● Task requirements:
Apart from the pictures, reproduce the data below exactly as it stands.

○ ○ ○ ○ ○

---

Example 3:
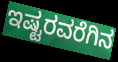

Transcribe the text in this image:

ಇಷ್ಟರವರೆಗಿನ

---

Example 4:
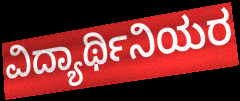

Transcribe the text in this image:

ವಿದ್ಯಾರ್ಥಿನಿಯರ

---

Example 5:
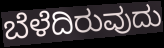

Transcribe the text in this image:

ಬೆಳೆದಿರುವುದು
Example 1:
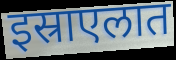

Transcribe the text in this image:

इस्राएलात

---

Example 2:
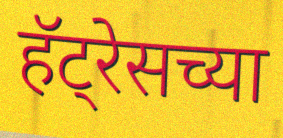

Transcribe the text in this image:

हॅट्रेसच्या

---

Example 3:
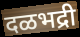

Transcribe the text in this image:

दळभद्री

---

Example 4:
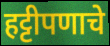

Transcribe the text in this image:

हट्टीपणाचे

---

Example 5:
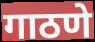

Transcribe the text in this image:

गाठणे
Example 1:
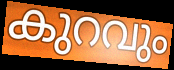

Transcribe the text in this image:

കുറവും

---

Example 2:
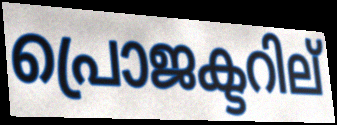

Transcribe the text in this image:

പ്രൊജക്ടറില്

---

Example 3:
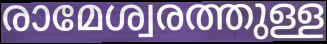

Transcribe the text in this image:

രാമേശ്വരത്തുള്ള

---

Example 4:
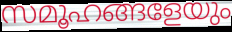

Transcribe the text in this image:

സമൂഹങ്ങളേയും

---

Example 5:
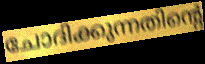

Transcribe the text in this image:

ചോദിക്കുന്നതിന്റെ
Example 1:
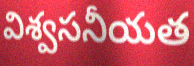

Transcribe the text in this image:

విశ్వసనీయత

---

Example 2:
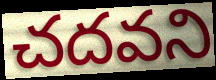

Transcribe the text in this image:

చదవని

○ ○ ○ ○ ○

● Written solution:
---

Example 3:

Transcribe the text in this image:

ಇಷ್ಟರವರೆಗಿನ

---

Example 4:

Transcribe the text in this image:

ವಿದ್ಯಾರ್ಥಿನಿಯರ

---

Example 5:

Transcribe the text in this image:

ಬೆಳೆದಿರುವುದು
Example 1:

Transcribe the text in this image:

इस्राएलात

---

Example 2:

Transcribe the text in this image:

हॅट्रेसच्या

---

Example 3:

Transcribe the text in this image:

दळभद्री

---

Example 4:

Transcribe the text in this image:

हट्टीपणाचे

---

Example 5:

Transcribe the text in this image:

गाठणे
Example 1:

Transcribe the text in this image:

കുറവും

---

Example 2:

Transcribe the text in this image:

പ്രൊജക്ടറില്

---

Example 3:

Transcribe the text in this image:

രാമേശ്വരത്തുള്ള

---

Example 4:

Transcribe the text in this image:

സമൂഹങ്ങളേയും

---

Example 5:

Transcribe the text in this image:

ചോദിക്കുന്നതിന്റെ
Example 1:

Transcribe the text in this image:

విశ్వసనీయత

---

Example 2:

Transcribe the text in this image:

చదవని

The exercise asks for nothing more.